HRW's review of the markings on the bombs and the submunitions contained inside them, as well as a comparison with the Soviet manuals for the weapons, show that they were manufactured in the 1970s and early 1980s at Soviet state munitions factories. No country other than the Soviet Union is known to have produced the specific kind of bomblets identified, said the group.
Despite the denials of government officials on all sides, what's clear to many observers and analysts is that Syria—a key nation in the geopolitical dynamics of the Middle East—has become a dangerous chessboard in which global powers like the US, Russia, Saudi Arabia and others are carefully playing regional allies off one another as violence in Syria intensifies and the human toll rises daily.

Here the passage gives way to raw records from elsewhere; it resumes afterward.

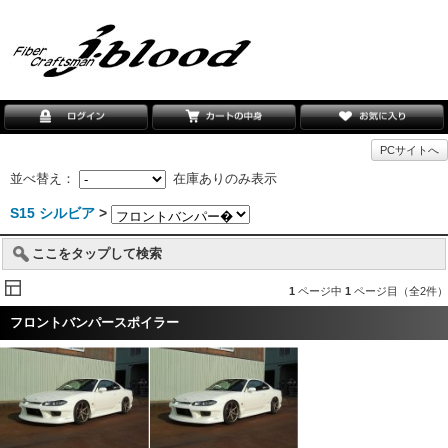
PCサイトへ
並べ替え：
在庫ありのみ表示
S15 シルビア
>
ここをタップして検索
1
ページ中
1
ページ目（全2件）
フロントバンパースポイラー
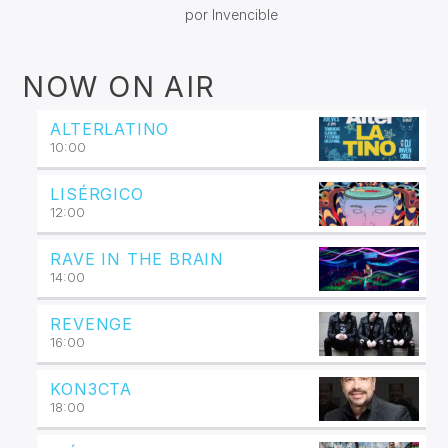
por Invencible
NOW ON AIR
ALTERLATINO
10:00
LISÉRGICO
12:00
RAVE IN THE BRAIN
14:00
REVENGE
16:00
KON3CTA
18:00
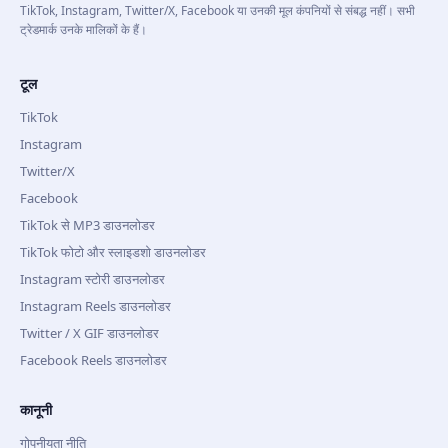
TikTok, Instagram, Twitter/X, Facebook या उनकी मूल कंपनियों से संबद्ध नहीं। सभी
ट्रेडमार्क उनके मालिकों के हैं।
टूल
TikTok
Instagram
Twitter/X
Facebook
TikTok से MP3 डाउनलोडर
TikTok फोटो और स्लाइडशो डाउनलोडर
Instagram स्टोरी डाउनलोडर
Instagram Reels डाउनलोडर
Twitter / X GIF डाउनलोडर
Facebook Reels डाउनलोडर
कानूनी
गोपनीयता नीति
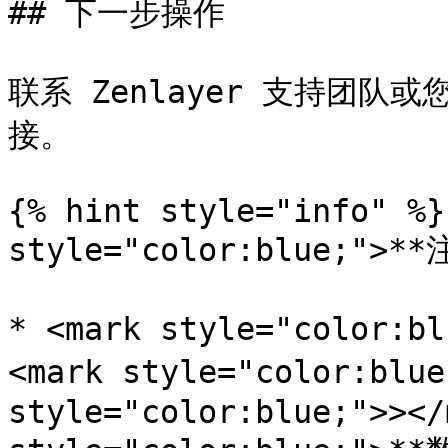
## 下一步操作

联系 Zenlayer 支持团
接。

{% hint style="info" %}
style="color:blue;">**
* <mark style="color:
<mark style="color:blu
style="color:blue;">></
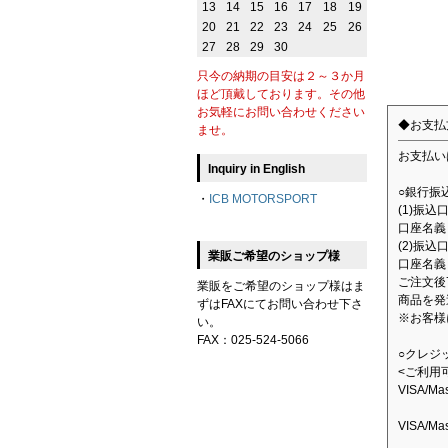
13
14
15
16
17
18
19
20
21
22
23
24
25
26
27
28
29
30
只今の納期の目安は２～３か月
ほど頂戴しております。その他
お気軽にお問い合わせください
◆お支払
ませ。
お支払い
Inquiry in English
○銀行振
・
ICB MOTORSPORT
(1)振
口座名義：
(2)振込
業販ご希望のショップ様
口座名義
ご注文後
業販をご希望のショップ様はま
商品を発
ずはFAXにてお問い合わせ下さ
※お客様
い。
FAX：025-524-5066
○クレジ
<ご利用
VISA/M
VISA/M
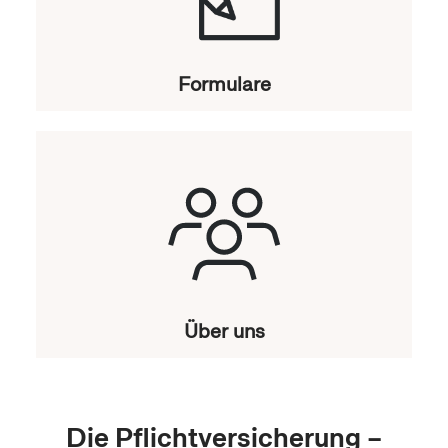
Formulare
Über uns
Die Pflichtversicherung –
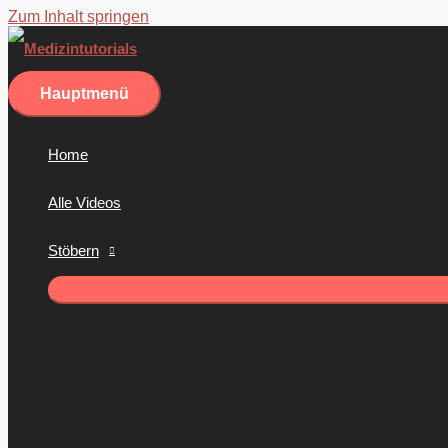
Zum Inhalt springen
Hauptmenü
Home
Alle Videos
Stöbern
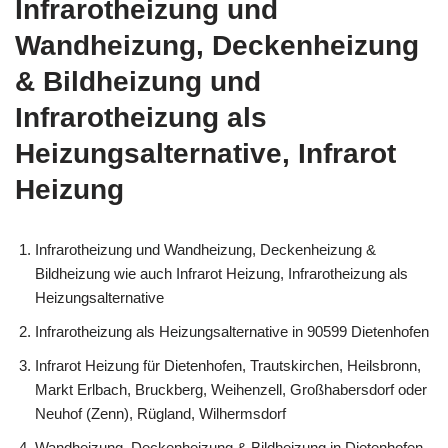
Infrarotheizung und
Wandheizung, Deckenheizung
& Bildheizung und
Infrarotheizung als
Heizungsalternative, Infrarot
Heizung
Infrarotheizung und Wandheizung, Deckenheizung &
Bildheizung wie auch Infrarot Heizung, Infrarotheizung als
Heizungsalternative
Infrarotheizung als Heizungsalternative in 90599 Dietenhofen
Infrarot Heizung für Dietenhofen, Trautskirchen, Heilsbronn,
Markt Erlbach, Bruckberg, Weihenzell, Großhabersdorf oder
Neuhof (Zenn), Rügland, Wilhermsdorf
Wandheizung, Deckenheizung & Bildheizung in Dietenhofen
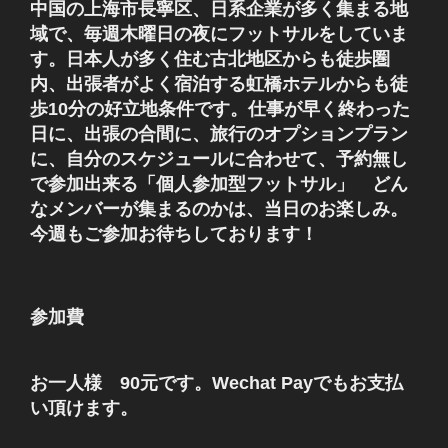
中国の上海市長寧区、日系企業が多く集まる地
域で、毎週木曜日の夜にフットサルをしていま
す。日本人が多く住む古北地区からも徒歩圏
内、出張者がよく宿泊する虹橋ホテルからも徒
歩10分の好立地条件です。仕事が早く終わった
日に、出張の合間に、旅行のオプションプラン
に、自分のスケジュールに合わせて、予約無し
で参加出来る「個人参加型フットサル」 どん
なメンバーが集まるのかは、当日のお楽しみ。
今週もご参加お待ちしております！
参加費
お一人様 90元です。Wechat Payでもお支払
い頂けます。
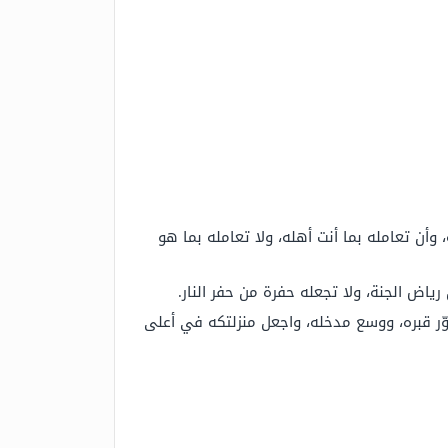
وأن تعامله بما أنت أهله، ولا تعامله بما هو
رياض الجنة، ولا تجعله حفرة من حفر النار.
وّر قبره، ووسع مدخله، واجعل منزلتكه في أعلى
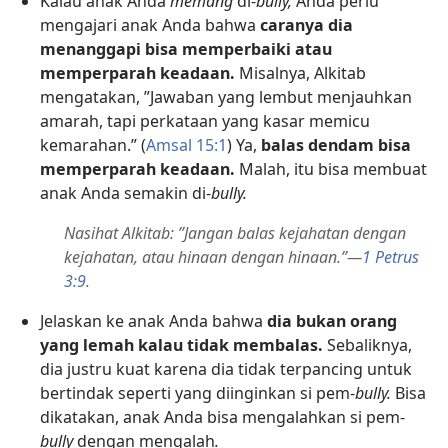
Kalau anak Anda
memang
di-
bully,
Anda perlu
mengajari anak Anda bahwa
caranya dia
menanggapi bisa memperbaiki atau
memperparah keadaan.
Misalnya, Alkitab
mengatakan, ”Jawaban yang lembut menjauhkan
amarah, tapi perkataan yang kasar memicu
kemarahan.” (
Amsal 15:1
) Ya,
balas dendam bisa
memperparah keadaan.
Malah, itu bisa membuat
anak Anda semakin di-
bully.
Nasihat Alkitab: ”Jangan balas kejahatan dengan
kejahatan, atau hinaan dengan hinaan.”​—
1 Petrus
3:9
.
Jelaskan ke anak Anda bahwa
dia bukan orang
yang lemah kalau tidak membalas.
Sebaliknya,
dia justru kuat karena dia tidak terpancing untuk
bertindak seperti yang diinginkan si pem-
bully.
Bisa
dikatakan, anak Anda bisa mengalahkan si pem-
bully
dengan mengalah
.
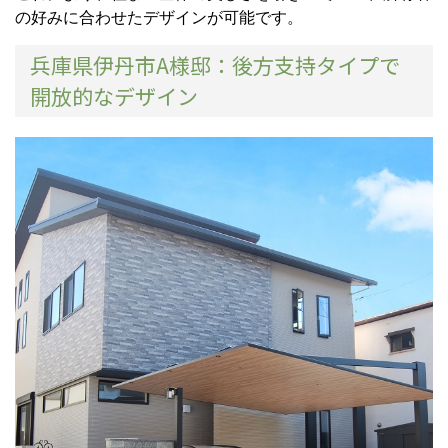
の好みに合わせたデザインが可能です。
兵庫県伊丹市A様邸：後方支持タイプで
開放的なデザイン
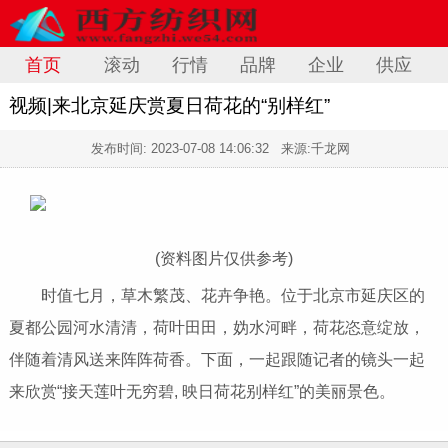
首页
滚动
行情
品牌
企业
供应
视频|来北京延庆赏夏日荷花的“别样红”
发布时间:
2023-07-08 14:06:32
来源:千龙网
(资料图片仅供参考)
时值七月，草木繁茂、花卉争艳。位于北京市延庆区的
夏都公园河水清清，荷叶田田，妫水河畔，荷花恣意绽放，
伴随着清风送来阵阵荷香。下面，一起跟随记者的镜头一起
来欣赏“接天莲叶无穷碧, 映日荷花别样红”的美丽景色。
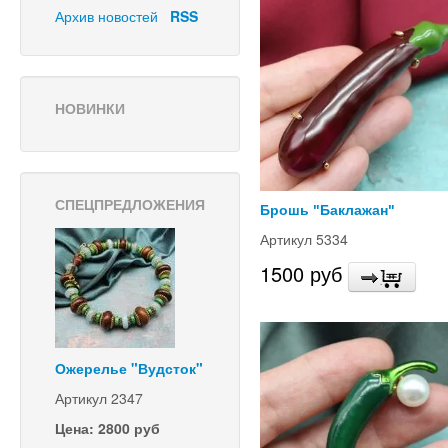
Архив новостей
RSS
НОВИНКИ
СПЕЦПРЕДЛОЖЕНИЯ
Брошь "Баклажан"
Артикул 5334
1500 руб
Ожерелье "Вудсток"
Артикул 2347
Цена: 2800 руб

"We most definitely have a proxy war in Syria," Ayham Kamel of the Eurasia Group political risk consultancy told Reuters recently. "At this point of the conflict it is difficult not to say that the international dimension of the Syrian conflict precedes the domestic one."
"The Free Syrian army is only a slogan. There is no unity in these rebel groups," Kamel said. "To have an FSA you would need a command structure, and everybody following that command structure." Instead, he argued, "There are different groups supplied financially and militarily by different states and they are quasi-independent."
US foreign policy expert Phyllis Bennis, who has argued repeatedly against US intervention in Syria, said "The role of outside forces reinforcing either side’s military serves only to expand the fighting."
Amid reports of the influx of weaponry from outside countries like the US and Russia, Bennis' warning against escalation seemed prescient when she quoted non-violent Syrian activist Michel Kilo nearly two months ago: who said, "If this destruction goes on and the ruling regime wins, it will rule over ruin and thus suffer a strategic defeat. If the opposition wins, it will inherit the country in an unmanageable condition. In any case, it is necessary to stop this violence, stop this bloodshed."
So far, with tens of thousands reported dead and hundreds of thousands of Syrian refugees fleeing to neighboring countries, that is clearly not the course Syria is on.